This summer, is the global economy facing a 'Kondratieff Winter?'
Welcome to Capital Account. Federal Reserve budget hawks are speaking out against the central bank taking further action, the Wall Street Journal reports. Why pay so much attention to the whims of international central banks? Is it because the belief in the power of central banking is what really matters most to markets? We talk to Peter Baxter, author of KondratieffWinter.com, on whether the power of perception is enough to keep the economy going, and what happens if the illusion ends.
It's the dog days of summer, but today we're talking about winter, a Kondratieff Winter to be exact. Kondratieff Winters historically feature high volatility, slow-to-negative growth, de-levering – by consumers, corporations, and governments – banks hoarding cash, asset deflation, and economic depression due to the bursting of unsustainable credit bubbles. Does this sound familiar? Peter Baxter, President of Baxter Capital Advisors, will explain why he thinks we are in a Kondratieff Winter and where this theory says the economy is headed.
Kondratieff Wave theory explains how global and regional capitalist economies experience cyclical, 60-year boom-and-bust patterns that always coincide with a peak in credit. We talk to Peter Baxter about each of the four seasons in a cycle – Winter, Spring, Summer, Fall – and how each season exhibits similar characteristics. Once credit has peaked in the cycle, it must be choked off so that excesses from the previous cycle can be removed.
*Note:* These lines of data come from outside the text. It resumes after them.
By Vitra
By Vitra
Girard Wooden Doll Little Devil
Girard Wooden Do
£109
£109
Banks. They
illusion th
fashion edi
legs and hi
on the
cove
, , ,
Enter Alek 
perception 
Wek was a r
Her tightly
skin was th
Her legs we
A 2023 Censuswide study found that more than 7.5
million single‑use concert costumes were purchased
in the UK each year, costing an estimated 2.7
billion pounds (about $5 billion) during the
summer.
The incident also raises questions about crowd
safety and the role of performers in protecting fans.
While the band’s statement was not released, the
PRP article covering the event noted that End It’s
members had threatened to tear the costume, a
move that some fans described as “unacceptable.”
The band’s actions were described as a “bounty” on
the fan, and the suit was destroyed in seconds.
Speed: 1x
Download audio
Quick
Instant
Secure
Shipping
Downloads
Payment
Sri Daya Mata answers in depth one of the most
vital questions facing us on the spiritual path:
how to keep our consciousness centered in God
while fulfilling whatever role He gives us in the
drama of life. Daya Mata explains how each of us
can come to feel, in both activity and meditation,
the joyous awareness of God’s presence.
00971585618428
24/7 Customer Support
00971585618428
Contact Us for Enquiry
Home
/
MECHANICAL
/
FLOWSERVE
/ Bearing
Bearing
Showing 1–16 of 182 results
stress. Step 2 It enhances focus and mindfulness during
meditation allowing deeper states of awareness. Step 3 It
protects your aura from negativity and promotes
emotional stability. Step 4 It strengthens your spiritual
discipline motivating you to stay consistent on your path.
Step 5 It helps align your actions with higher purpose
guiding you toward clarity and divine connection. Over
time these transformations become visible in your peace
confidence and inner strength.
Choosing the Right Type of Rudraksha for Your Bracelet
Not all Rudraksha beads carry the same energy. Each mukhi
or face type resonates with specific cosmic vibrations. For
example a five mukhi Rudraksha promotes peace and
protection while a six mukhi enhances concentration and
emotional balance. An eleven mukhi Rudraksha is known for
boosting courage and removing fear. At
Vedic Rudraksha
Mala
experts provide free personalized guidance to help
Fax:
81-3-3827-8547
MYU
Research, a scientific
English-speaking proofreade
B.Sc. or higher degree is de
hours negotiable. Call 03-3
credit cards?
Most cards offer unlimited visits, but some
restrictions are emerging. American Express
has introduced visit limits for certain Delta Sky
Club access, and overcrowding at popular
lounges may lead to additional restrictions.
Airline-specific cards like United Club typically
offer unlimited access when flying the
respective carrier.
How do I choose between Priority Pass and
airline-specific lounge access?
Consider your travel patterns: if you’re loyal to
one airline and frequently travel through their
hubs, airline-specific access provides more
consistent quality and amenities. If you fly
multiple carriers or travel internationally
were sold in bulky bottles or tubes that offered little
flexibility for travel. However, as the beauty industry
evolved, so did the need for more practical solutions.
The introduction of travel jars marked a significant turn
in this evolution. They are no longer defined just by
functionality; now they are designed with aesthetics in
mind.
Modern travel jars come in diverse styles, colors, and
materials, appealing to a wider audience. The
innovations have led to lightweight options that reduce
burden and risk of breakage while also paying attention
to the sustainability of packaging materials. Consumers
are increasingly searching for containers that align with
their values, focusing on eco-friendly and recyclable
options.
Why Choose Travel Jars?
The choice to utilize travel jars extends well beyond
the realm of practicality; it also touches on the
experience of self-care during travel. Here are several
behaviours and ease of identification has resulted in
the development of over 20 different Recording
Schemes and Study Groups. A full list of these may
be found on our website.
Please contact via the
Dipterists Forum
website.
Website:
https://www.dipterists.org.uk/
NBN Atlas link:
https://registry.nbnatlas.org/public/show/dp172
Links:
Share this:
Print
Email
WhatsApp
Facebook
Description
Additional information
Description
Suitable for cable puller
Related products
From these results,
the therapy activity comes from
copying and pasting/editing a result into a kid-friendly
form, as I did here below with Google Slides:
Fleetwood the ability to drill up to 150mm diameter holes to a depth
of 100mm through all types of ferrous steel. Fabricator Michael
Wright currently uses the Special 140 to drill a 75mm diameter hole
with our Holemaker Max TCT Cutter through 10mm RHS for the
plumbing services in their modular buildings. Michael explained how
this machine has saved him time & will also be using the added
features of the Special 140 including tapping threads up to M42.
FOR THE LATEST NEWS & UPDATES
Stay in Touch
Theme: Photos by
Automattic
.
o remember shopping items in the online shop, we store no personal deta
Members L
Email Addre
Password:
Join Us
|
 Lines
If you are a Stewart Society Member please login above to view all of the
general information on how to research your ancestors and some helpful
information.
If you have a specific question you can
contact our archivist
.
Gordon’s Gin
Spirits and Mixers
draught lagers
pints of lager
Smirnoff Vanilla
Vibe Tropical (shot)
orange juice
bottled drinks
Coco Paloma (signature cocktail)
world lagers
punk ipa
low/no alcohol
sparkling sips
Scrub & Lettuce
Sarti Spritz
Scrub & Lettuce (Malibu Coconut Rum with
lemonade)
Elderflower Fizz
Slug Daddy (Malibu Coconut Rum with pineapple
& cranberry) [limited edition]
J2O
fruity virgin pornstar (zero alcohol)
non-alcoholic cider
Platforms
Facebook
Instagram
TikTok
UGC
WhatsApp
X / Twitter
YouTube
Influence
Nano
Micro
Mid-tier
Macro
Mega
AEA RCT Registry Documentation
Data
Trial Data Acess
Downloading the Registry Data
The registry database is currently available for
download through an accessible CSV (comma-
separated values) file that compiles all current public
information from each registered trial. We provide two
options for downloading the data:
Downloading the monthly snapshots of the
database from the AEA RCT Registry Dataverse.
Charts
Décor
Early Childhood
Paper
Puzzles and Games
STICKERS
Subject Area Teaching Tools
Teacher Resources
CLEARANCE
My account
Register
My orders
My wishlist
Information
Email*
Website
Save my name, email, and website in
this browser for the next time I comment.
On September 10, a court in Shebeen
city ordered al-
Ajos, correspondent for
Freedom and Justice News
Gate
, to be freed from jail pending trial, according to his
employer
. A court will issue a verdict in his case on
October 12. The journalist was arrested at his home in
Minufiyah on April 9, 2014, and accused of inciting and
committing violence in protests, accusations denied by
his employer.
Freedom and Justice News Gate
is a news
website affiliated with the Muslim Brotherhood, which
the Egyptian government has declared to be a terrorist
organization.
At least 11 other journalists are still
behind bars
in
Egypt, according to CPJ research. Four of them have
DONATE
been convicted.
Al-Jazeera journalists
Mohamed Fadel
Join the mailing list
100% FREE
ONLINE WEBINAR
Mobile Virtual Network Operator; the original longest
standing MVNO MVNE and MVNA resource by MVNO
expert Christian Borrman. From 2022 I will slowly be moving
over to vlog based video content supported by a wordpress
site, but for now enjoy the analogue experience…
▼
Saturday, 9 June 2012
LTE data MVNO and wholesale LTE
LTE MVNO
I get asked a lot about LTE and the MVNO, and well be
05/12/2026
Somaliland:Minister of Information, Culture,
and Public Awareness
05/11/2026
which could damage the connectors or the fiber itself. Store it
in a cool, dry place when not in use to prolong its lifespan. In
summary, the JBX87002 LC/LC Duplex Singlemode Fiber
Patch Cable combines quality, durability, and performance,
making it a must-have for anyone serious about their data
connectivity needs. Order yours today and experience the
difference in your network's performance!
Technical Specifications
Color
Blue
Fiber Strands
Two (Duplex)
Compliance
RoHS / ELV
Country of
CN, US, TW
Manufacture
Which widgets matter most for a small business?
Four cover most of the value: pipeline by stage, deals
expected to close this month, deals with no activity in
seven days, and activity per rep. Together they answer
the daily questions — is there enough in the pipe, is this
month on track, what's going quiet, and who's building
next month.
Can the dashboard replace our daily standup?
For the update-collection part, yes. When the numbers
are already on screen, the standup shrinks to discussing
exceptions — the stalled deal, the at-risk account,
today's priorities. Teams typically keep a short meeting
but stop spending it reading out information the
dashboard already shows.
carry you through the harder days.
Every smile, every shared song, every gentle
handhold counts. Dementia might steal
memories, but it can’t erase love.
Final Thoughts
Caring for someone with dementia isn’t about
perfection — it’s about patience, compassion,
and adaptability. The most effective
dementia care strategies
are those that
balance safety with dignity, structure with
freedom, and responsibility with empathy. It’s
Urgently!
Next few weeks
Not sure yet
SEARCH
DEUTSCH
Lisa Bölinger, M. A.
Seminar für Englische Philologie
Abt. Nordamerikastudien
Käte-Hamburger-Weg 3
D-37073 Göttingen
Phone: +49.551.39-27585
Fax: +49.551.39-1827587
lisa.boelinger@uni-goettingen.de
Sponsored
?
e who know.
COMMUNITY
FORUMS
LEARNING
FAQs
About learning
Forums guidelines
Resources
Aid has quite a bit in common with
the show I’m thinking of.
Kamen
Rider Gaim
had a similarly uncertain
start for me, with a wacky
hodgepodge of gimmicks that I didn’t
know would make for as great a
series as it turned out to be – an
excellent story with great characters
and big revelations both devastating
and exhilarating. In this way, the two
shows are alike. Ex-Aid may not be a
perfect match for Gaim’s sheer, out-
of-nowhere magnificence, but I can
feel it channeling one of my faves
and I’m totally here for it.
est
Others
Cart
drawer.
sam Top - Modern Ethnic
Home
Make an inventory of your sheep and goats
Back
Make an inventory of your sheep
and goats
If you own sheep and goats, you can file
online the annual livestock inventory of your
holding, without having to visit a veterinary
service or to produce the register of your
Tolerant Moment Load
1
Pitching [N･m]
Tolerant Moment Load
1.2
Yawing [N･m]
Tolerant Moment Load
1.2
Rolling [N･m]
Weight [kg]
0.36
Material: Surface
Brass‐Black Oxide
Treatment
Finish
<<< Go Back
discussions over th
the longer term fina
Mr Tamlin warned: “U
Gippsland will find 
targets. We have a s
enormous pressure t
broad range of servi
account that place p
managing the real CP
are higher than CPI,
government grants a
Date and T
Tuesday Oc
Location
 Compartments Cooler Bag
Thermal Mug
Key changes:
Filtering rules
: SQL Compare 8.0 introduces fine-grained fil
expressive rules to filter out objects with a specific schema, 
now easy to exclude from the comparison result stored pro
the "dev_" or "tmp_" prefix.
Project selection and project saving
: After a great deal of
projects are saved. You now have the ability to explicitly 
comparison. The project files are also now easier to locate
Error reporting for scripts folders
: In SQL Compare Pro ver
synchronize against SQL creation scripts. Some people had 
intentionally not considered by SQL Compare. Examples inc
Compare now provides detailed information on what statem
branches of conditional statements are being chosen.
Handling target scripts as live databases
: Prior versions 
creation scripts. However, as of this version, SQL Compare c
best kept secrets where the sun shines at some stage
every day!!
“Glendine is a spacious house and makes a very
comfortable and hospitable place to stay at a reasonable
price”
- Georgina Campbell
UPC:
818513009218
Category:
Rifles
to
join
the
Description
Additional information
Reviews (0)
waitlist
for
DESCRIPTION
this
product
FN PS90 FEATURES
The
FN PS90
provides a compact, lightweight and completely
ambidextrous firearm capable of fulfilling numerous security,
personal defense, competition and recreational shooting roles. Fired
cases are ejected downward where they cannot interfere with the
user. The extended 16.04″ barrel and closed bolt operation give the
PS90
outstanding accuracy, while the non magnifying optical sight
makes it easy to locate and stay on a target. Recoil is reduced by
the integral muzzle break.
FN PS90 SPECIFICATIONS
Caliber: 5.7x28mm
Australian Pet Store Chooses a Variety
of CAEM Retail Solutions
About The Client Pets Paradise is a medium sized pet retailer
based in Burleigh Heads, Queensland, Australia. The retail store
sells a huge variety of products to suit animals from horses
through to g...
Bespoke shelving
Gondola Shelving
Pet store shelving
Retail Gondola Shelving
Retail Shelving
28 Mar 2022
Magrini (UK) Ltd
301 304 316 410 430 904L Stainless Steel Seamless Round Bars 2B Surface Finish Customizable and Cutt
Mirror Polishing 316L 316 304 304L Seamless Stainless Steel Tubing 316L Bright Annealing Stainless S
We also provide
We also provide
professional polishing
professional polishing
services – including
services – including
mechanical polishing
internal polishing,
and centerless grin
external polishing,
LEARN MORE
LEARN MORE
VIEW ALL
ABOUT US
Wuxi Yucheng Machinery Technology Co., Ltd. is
Baxter will explain how he foresees the current Winter cycle playing out, and why the mainstream media has largely ignored Kondratieff Wave theory.
Plus, a moratorium on the sale of Facebook shares ended today, sending the social media giant's stock value spiraling to new lows. Despite disasters like this, a broader trend shows stocks rising and treasury yields declining. These are contradictory signs – Peter Baxter will explain why he thinks the bond market knows something that the equities market doesn't.